··· RECORDS FOR THIS EXERCISE ···

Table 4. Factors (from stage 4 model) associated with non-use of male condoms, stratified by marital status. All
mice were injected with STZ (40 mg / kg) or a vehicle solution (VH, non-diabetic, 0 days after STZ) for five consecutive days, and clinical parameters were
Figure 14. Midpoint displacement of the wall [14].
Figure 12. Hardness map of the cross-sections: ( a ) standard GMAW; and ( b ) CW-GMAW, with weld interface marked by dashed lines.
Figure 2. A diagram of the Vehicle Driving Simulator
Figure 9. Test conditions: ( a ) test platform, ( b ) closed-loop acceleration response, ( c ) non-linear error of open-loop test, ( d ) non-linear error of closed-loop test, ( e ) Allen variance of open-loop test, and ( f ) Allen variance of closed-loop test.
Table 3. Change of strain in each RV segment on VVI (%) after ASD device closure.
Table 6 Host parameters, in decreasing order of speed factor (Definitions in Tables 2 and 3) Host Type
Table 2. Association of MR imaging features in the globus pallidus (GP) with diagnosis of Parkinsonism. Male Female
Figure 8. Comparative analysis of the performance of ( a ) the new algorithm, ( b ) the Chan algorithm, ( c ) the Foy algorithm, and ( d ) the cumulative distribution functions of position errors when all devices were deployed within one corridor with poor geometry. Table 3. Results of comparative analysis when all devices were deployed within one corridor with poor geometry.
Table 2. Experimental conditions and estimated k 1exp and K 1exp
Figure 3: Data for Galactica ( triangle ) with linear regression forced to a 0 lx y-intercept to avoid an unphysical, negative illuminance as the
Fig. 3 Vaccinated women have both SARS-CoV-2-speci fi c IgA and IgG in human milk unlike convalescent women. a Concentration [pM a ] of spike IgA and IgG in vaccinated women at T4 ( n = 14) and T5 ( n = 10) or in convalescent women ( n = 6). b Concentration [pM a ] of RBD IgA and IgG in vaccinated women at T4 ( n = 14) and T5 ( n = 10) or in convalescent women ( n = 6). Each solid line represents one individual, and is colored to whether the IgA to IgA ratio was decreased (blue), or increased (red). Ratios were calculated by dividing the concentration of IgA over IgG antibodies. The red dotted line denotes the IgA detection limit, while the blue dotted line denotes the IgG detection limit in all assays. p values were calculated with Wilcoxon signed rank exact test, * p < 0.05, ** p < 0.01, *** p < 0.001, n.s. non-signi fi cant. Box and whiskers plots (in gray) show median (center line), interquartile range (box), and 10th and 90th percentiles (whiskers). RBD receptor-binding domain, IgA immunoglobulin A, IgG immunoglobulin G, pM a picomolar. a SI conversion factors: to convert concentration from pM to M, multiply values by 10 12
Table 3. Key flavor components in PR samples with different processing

···

EXERCISE REQUIREMENTS » Set down, exactly as they appear above, all lines from the one that has "Figure 14. Midpoint" down to the one that has "Table 6 Host", including those two and no others.

SOLUTION TO THE EXERCISE »
Figure 14. Midpoint displacement of the wall [14].
Figure 12. Hardness map of the cross-sections: ( a ) standard GMAW; and ( b ) CW-GMAW, with weld interface marked by dashed lines.
Figure 2. A diagram of the Vehicle Driving Simulator
Figure 9. Test conditions: ( a ) test platform, ( b ) closed-loop acceleration response, ( c ) non-linear error of open-loop test, ( d ) non-linear error of closed-loop test, ( e ) Allen variance of open-loop test, and ( f ) Allen variance of closed-loop test.
Table 3. Change of strain in each RV segment on VVI (%) after ASD device closure.
Table 6 Host parameters, in decreasing order of speed factor (Definitions in Tables 2 and 3) Host Type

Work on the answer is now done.